── Excerpt ──

March
8, 2005
Supreme Court Justice Anthony Kennedy last week demonstrated for all
to see that, like many judges today, he and a majority of his
colleagues
see themselves as the final arbiters not just of the meaning of the
Constitution but of all public-policy questions. They sit not
as jurists
but as unelected superlegislators with the power to do just about anything
they want about anything brought before them.
His
majority decision in the death-penalty case Roper v. Simmons cites nearly
everything from changing societal mores to the feelings of foreign elites
to justify reversing a previous decision he had himself supported. With
scant reference to the Constitution he is charged with interpreting,
he wrote a revealing opinion suggesting that his earlier vote and his
present opinion were mere personal opinions from a man with the power
to impose those opinions on his fellow citizens.
It’s
no wonder that so many conservatives are demanding that the president
appoint men and women to the judiciary who have at least a passing familiarity
with the Constitution and an appreciation of the fact that the judiciary
and the legislative branches of government fulfill different roles in
a free society.

───
── Provided data ──

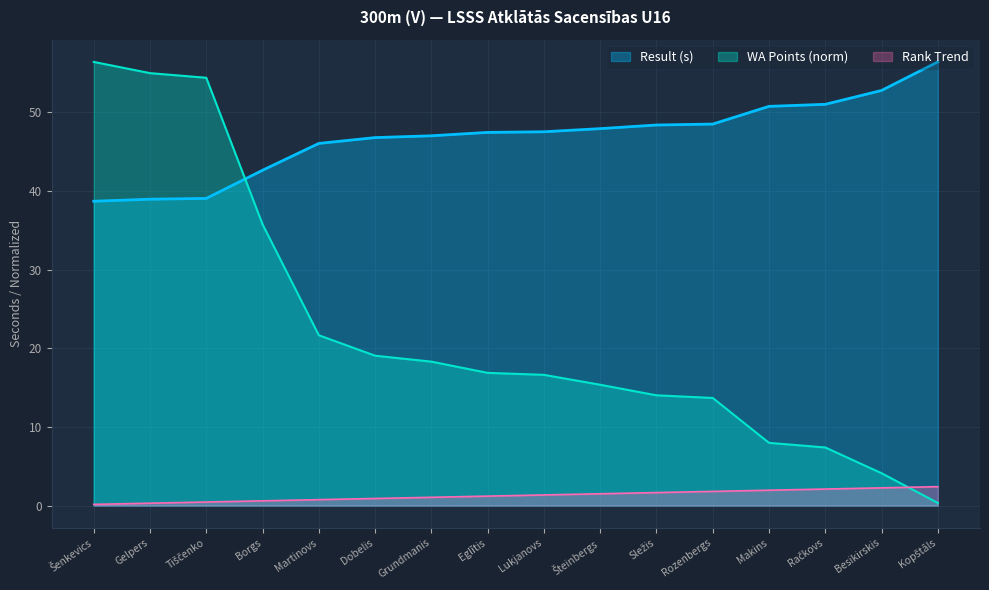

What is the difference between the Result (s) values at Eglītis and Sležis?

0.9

───

Problems to solve:
a: In the commentary on Justice Kennedy, what is the name of the death-penalty case in which he wrote the majority decision?
b: Continue the commentary on Justice Kennedy's opinion in Roper v. Simmons, starting after its last sentence.

Answers provided:
a: Roper v. Simmons.

b:
The
tendency of judges to want to act as legislators is nothing new, of
course, and even though Kennedy’s reasoning is particularly egregious
he and his colleagues are not alone in usurping power that more rightly
belongs to elected officials. In recent years, the courts have forced
their will on governors, mayors and just about everyone within their
sight and done so in ways that have handcuffed elected officials and
prevented their successors from adjusting policies as times have changed.
Government
officials trying to get out from under lawsuits filed by one group or
another have too often been forced by judges to agree to a course of
conduct calculated to satisfy both the demands of the folks bringing
suit and the whims of the judge hearing it. To be fair, many of these
agreements may have seemed reasonable enough when they were agreed to
but make little sense today. Virtually all of them reduce the scope
of democratic self-governance by tying the hands of elected officials
and the governed alike.
You
see, Kennedy may have the power to reimagine the Constitution whenever
he changes his mind, but elected officials bound by decades-old agreements
entered into while they were in grade school are stuck with them even
if they no longer make any sense at all.
Consider
just a few examples: In New York, a 30-year-old consent decree is forcing
Hispanic children into bilingual education programs — over the
objections of their own parents who would prefer that they be taught
English — because 30 years ago a judge thought they should be
taught in Spanish rather than English. And in Los Angeles, transit officials
are forced to spend almost half of all transit money on buses not because
the bus system needs the money or because spending it on buses rather
than other modes of transportation makes sense but because a judge said
long ago that this is the way the city’s spending must be allocated.
Sen.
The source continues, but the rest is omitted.